“Küresel ısınmanın dünyamızı yeni bir felakete sürüklemesine engel olmak, doğamızı ve yaşamımızı kurtarmak istiyorsak, tüm dünya halklarının ortak sorunu haline gelmiş olan bu barbarlık düzenine son vermeliyiz.”
Küresel ısınmanın insanlığın karşı karşıya kaldığı en ciddi çevresel tehditlerden biri olduğu tüm bilim çevreleri tarafından dile getiriliyor. Bu yıl içinde bu ciddi tehlikenin boyutları daha net bir biçimde görüldü. Dünyanın dört bir yanında yaz ayları boyunca defalarca kez sıcaklık rekorları kırıldı. İspanya, Yunanistan, İtalya ve Hırvatistan’da orman yangınları birbirini izledi. Ülkemizin de etkilendiği, sera gazlarının birikimi sonucu açığa çıkan küresel ısınma gerçeği kapitalizmin açgözlülüğünün sonucu olarak tüm dünyamızı felakete sürüklüyor.

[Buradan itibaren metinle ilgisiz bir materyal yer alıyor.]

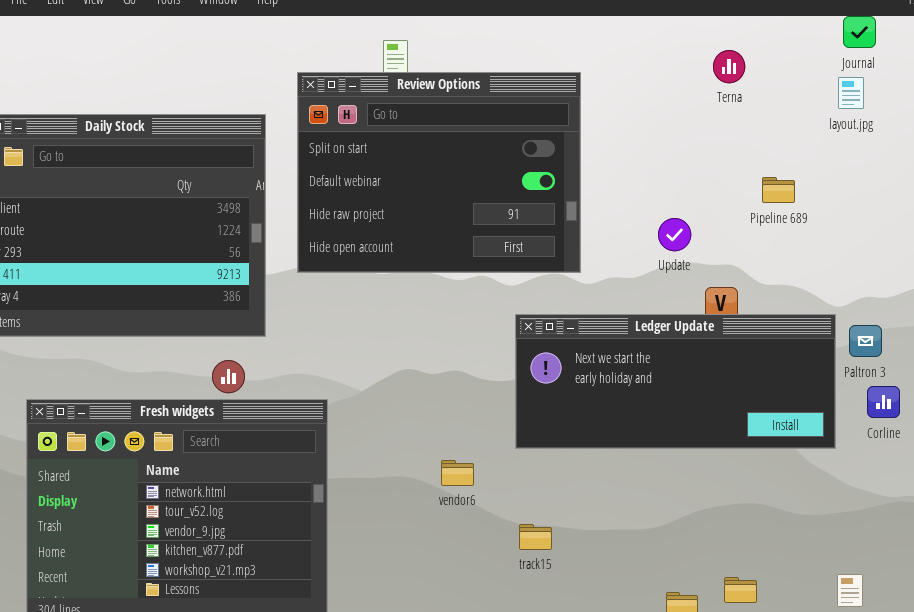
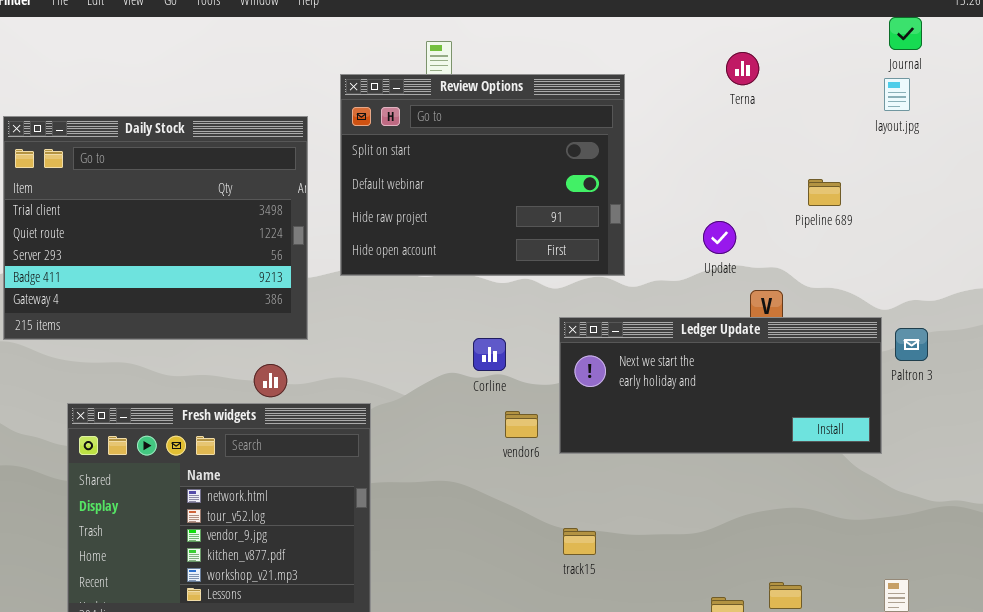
Terna: [713,50,745,83] -> [726,52,759,85], moved
Corline: [867,386,900,418] -> [473,338,506,371], moved
vendor6: [441,460,474,486] -> [505,411,538,438], moved

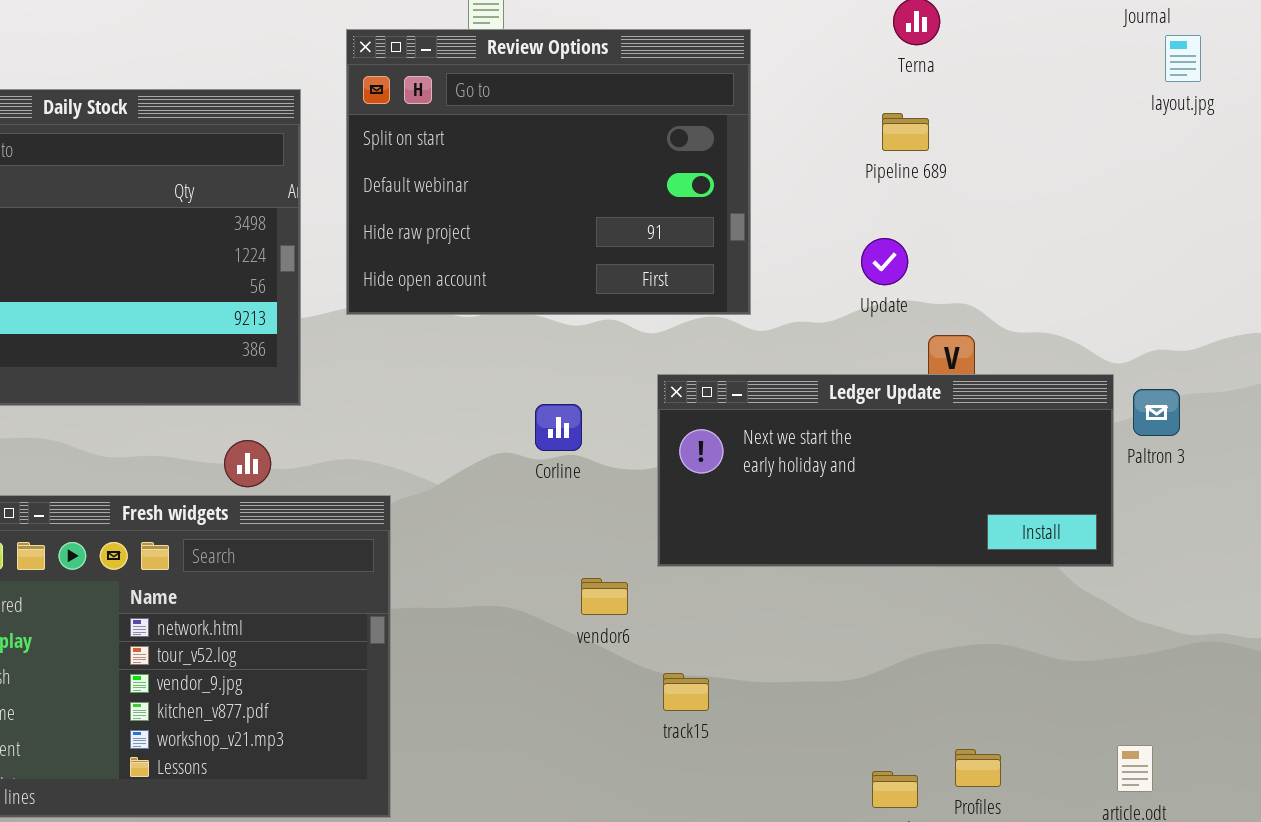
layout.jpg: [884,78,910,111] -> [1165,35,1201,82], moved
Pipeline 689: [808,179,841,206] -> [882,113,929,151], moved
vendor6: [505,411,538,438] -> [581,578,628,615], moved

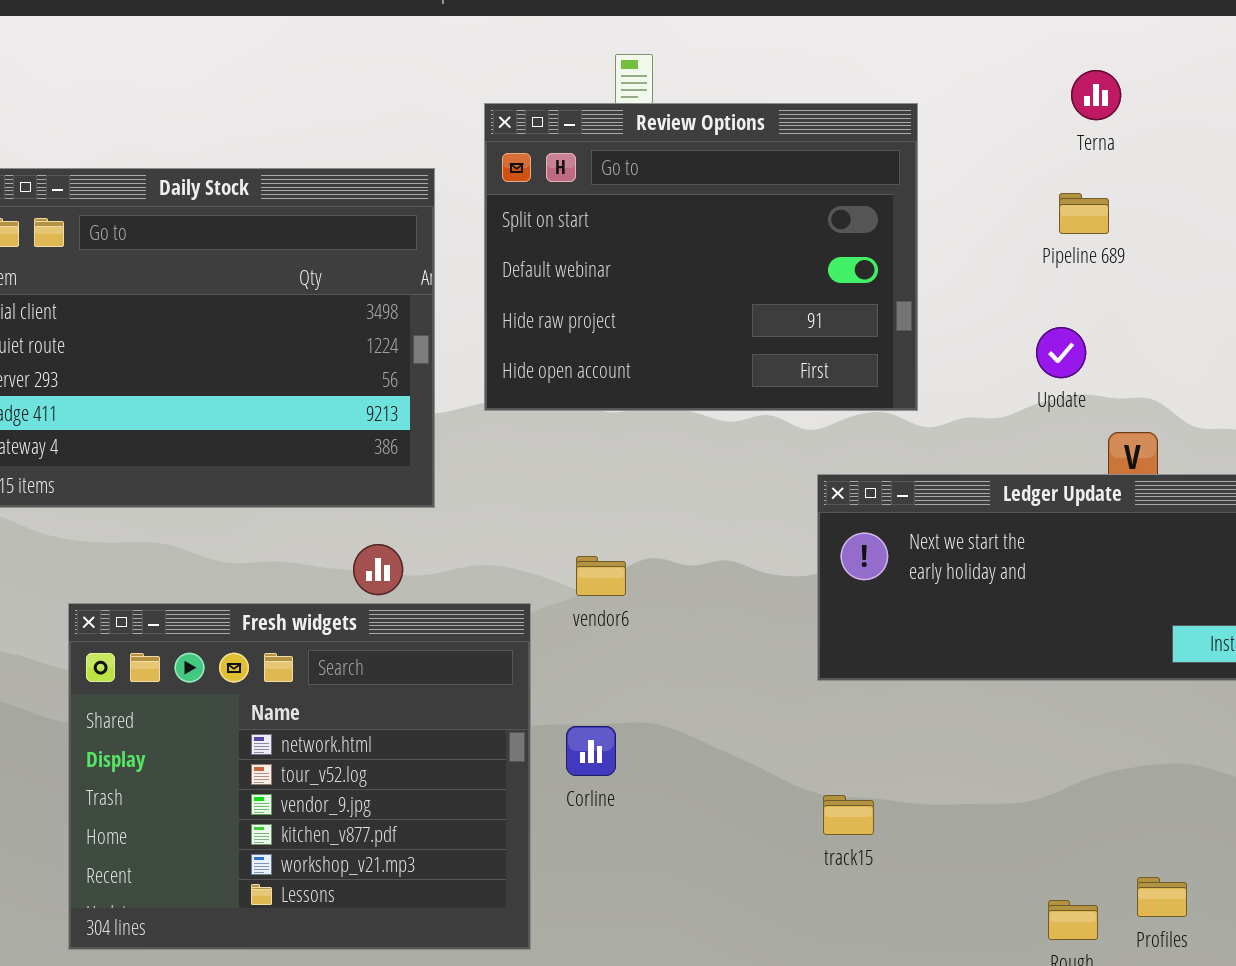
Corline: [535,404,582,451] -> [566,726,616,776], moved
vendor6: [581,578,628,615] -> [576,556,626,596], moved

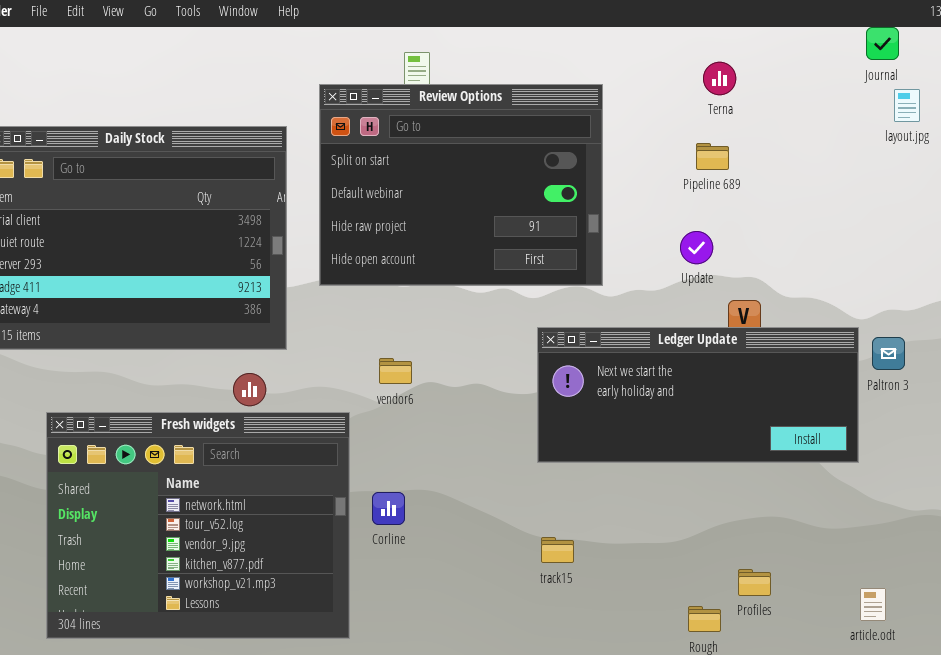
vendor6: [576,556,626,596] -> [379,358,412,384], moved
Profiles: [1137,877,1187,917] -> [738,569,771,596], moved

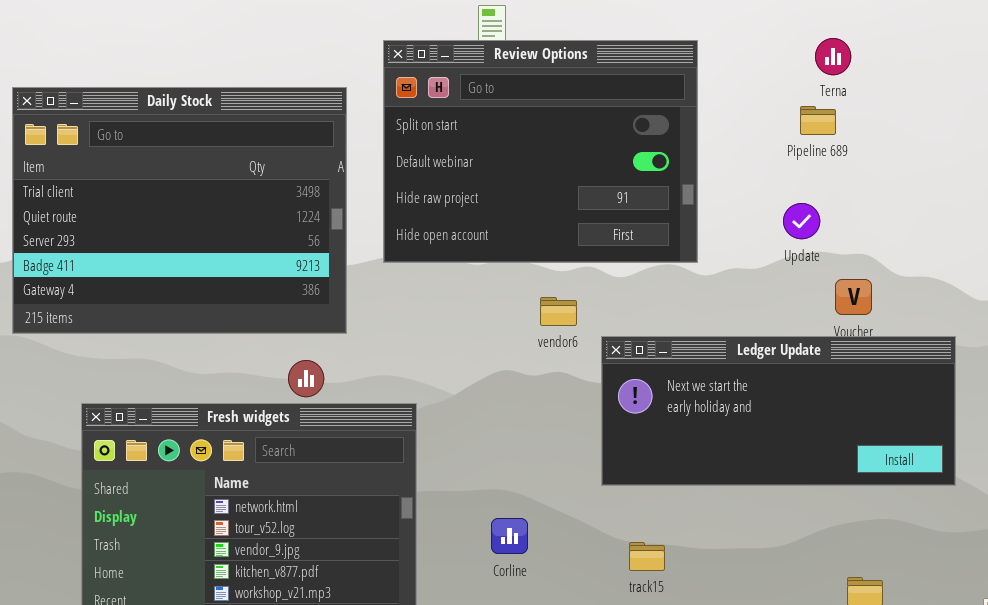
Terna: [703,62,736,95] -> [815,38,851,75], moved
Ledger Update: [537,327,859,463] -> [601,336,956,486], moved
vendor6: [379,358,412,384] -> [540,297,577,326], moved
Corline: [372,492,405,525] -> [491,518,528,554], moved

Doğayı ve insanı umursamayan kapitalistler gerekli önlemleri almadıkları için atmosferdeki sera gazı konsantrasyonu artıyor, bu da küresel ısınmaya yol açıyor. Dünya genelinde fosil yakıtların sanayide yaygın kullanılması; çelik, alüminyum ve diğer metallerin üretimi; kimyasal üretim ve çeşitli endüstriyel süreçler sonucu sera gazı salınımı artıyor. Ayrıca yeni sömürü alanları uğruna tarım alanlarının açılması, madencilik, kereste ve kâğıt üretimi vb. nedenlerle ormanların yok edilmesi, sera gazlarının etkisini azaltacak ekosistemlerin azalmasına ve atmosfere daha fazla karbondioksit salınımına yol açıyor.
Sadece enerji sektörü dünyadaki karbondioksit salınımının %35’ini gerçekleştiriyor. Ve bu fosil yakıt tekelleri sadece 2022 yılında 200 milyar dolardan fazla kâr elde ettiler. Yani fosil yakıt endüstrisinin kârları, sorumlu oldukları küresel sıcaklıklardaki artışla birlikte yükselmeye devam ediyor.

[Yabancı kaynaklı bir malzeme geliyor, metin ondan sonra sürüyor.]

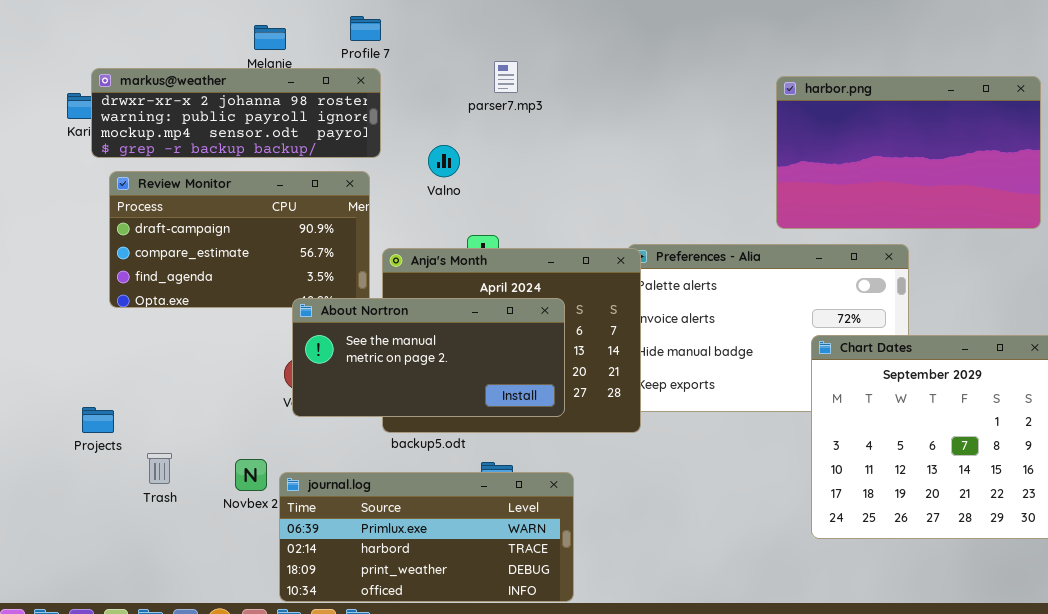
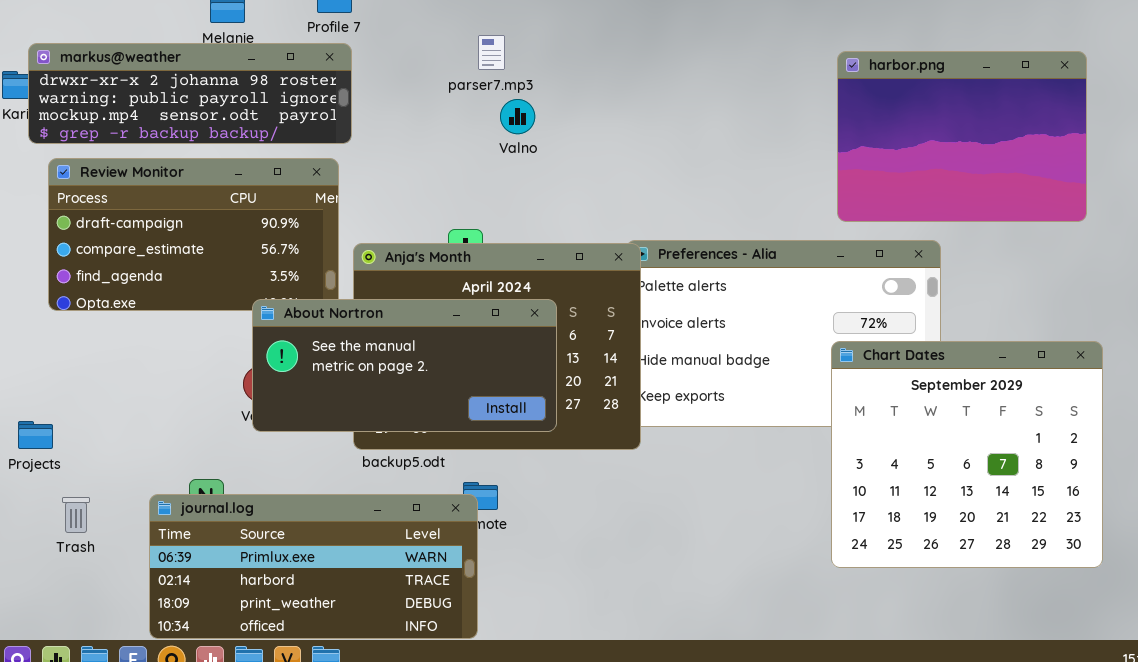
harbor.png: [776,76,1041,229] -> [837,51,1087,222], resized
Valno: [428,145,460,177] -> [500,99,535,134], moved
Trash: [147,453,172,484] -> [62,497,90,533], moved
journal.log: [279,472,574,602] -> [149,494,478,639], moved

Sonuç olarak artan sıcaklıklar, deniz buzlarının erimesi, deniz seviyelerinin yükselmesi ve ekstrem hava olaylarının artması gibi küresel ısınmanın geri dönülmesi zor sonuçları ile karşı karşıyayız.
Kapitalist sistemde çevre dostu ve sürdürülebilir uygulamalara yatırım yapmak yerine düşük maliyetli ancak çevresel etkisi yıkıcı olacak yöntemler tercih edilir. Sermayedarlar doğayı da bir sömürü ve rant alanı olarak görürler. Kasalarını doldurmak için doğal kaynakları sınırsız bir şekilde sömürmekten çekinmezler.
Sözde 2015 yılında imzalanan Paris Anlaşması ile çevresel kirliliklerin iklim üzerinde tehlikeli etkileri olduğunu kabul edilmiş ve atmosferdeki sera gazı oranlarını düşürmek hedeflenmişti. Ne var ki sonuç alıcı adımlar atılmadı. Yaşanan son sıcak hava dalgası üzerine BM Genel Sekreteri, “İklim değişikliği artık burada ve korkutucu. Bu sadece başlangıç. Küresel ısınma dönemi sona erdi, küresel kaynama dönemi geldi” demek zorunda kaldı. Bu sözler, Paris Anlaşması’nın gereklerinin yerine getirilmediğinin itirafı oldu.
Kapitalist sistem dünyamızı bir uçurumun eşiğine getirmiştir. Kendi kârları dışındaki her şeye, her olguya yabancı ve kör olan kapitalist anlayış aşılmadan doğanın yok oluşunu durdurmak mümkün değildir. Bu mücadele ise ancak anti-kapitalist bir bilinçle sonuç alıcı bir hatta ilerleyebilir. Yaşananları özel mülkiyet temelinde örgütlenmiş olan bu sistemden bağımsız görmek, kapitalizmin kötü ve barbar yönlerinin törpüleneceğini düşünmek büyük bir yanılgıdır. Küresel ısınmanın dünyamızı yeni bir felakete sürüklemesine engel olmak, doğamızı ve yaşamımızı kurtarmak istiyorsak, tüm dünya halklarının ortak sorunu haline gelmiş olan bu barbarlık düzenine son vermeliyiz.